In this interview, Guy Kawasaki shares insight on how to make it in business and talks about his very popular and insightful business book The Art of the Start. Guy Kawasaki is a managing director of Garage Technology Ventures, an early-stage venture capital firm and a columnist for Forbes.com. Previously, he was an Apple Fellow at Apple Computer, Inc. where he was one of the individuals responsible for the success of the Macintosh computer.
Guy is the author of eight books including The Art of the Start, Rules for Revolutionaries, How to Drive Your Competition Crazy, Selling the Dream, and The Macintosh Way. He has a BA from Stanford University and an MBA from UCLA as well as an honorary doctorate from Babson College.
Guy´s widely-read blog serves up must-read business and timely insight on a diverse amount of topics. Guy was kind enough to do this email interview in regard to his amazing book, The Art of the Start.
Q. Hi Guy, thank you for interviewing about your book, The Art of the Start. Your book provides such a wonderful guide to entrepreneurs and people starting out. What inspired you to write it?
A. Honest authors answer this question with one word: “Royalties.” I suppose, though, you want to go deeper than that. There were two reasons: first, I wanted to pass along what I’ve learned about entrepreneurship to the next generation.

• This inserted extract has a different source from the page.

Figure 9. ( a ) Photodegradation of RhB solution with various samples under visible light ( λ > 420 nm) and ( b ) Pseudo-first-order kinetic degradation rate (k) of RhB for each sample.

Second, I was sick of getting crappy pitches and plans, and I wanted to give people some guidance in order to preserve my sanity.
Q. Do you have three tips you would give to anyone starting a new venture?

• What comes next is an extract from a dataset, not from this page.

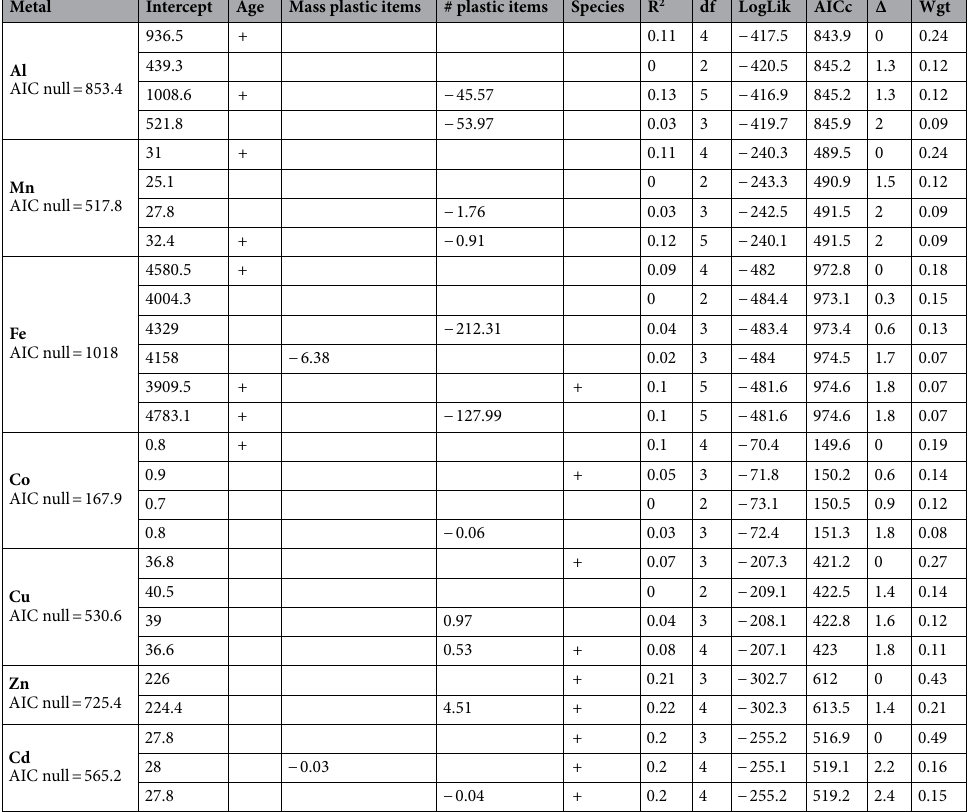
Table 2. General Linear Models (GLM) and model terms describing the relationship between liver metal(loid) concentration and age, mass of ingested plastic items / number of ingested plastic items and species. Models with a difference (Δ) in AIC of < 2 are considered equivalent models, and this table shows only models within 2 AIC of the best model (except Cd, where models within 3 AIC are shown). A ‘ + ’ sign denotes inclusion of the categorical variable in the model. Pachytila seabirds; fairy prion (n = 26) and slender-billed prion (n = 25) were collected dead in emaciated condition during a “seabird wreck”, New Zealand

A. First, get your pitch down to 10 slides that you can give in 20 minutes with the smallest font as 30 points.
Second, focus on cash flow–as opposed to “building a brand,” “collecting eyeballs,” or “generating paper profits.” Cash is everything.
Third, no matter how “conservative” you think you’re being, your forecast for delivery is off by one year and is one hundred times too optimistic.
Q: And can you talk about “Make Meaning” in the book?
A. Making meaning is the DNA of great companies. The desire to change the world is the purest form of entrepreneurship. If you change the world, you will make money. If you set off to just make money, you probably won’t make meaning nor change the world.
Q: What do you think is the most common misconception that people hold about being successful entrepreneurs?
A. That you have to be smart to be a successful entrepreneur. I think it’s more important that you be lucky.
Q: Why is it so important that if you’re starting out you get people to believe in your dream and how does it empower your venture beyond the bottom line?
A. It’s important because you want to attract like-minded employees who want to
change the world like you do. This is also true externally: if you attract like-minded customers, they turn into evangelists for you.
Q: In your opinion, what are the things that really matter in marketing no matter what the product or service?
A. The most important factor in marketing is that you have a great product or service. After that, everything gets easy.
Q: What is the difference between Make Mantra and just writing a mission statement?
A. About 57 words. A mantra is short–roughly three words. It’s purpose is to explain why the company exists. A mission statement’s purpose is to make the CEO happy.
Q: In thinking about your last chapter section Obligation and the last chapter “The Art of Being A Mensch” reminds me of Viktor Frankel’s Man’s Search for Meaning and his ideas about man having creative values and providing meaning to one’s life by becoming involved. In this day and age we need all the Menschs we can get. How do you define that in your life and how do you feel it should be defined in business?
A. In my life, I try to help organizations that are making the world a better place. I believe that this is my moral obligation. Every business has a similar moral obligation to make the world a better place.
Q: What is a book you’ve read that had a deep impact on you whether it be about business or life’s meaning?
A. The book that freed me to pursue what I wanted to do in life vis a vis writing, speaking, and entrepreneuring is If You Want to Write by Brenda Ueland.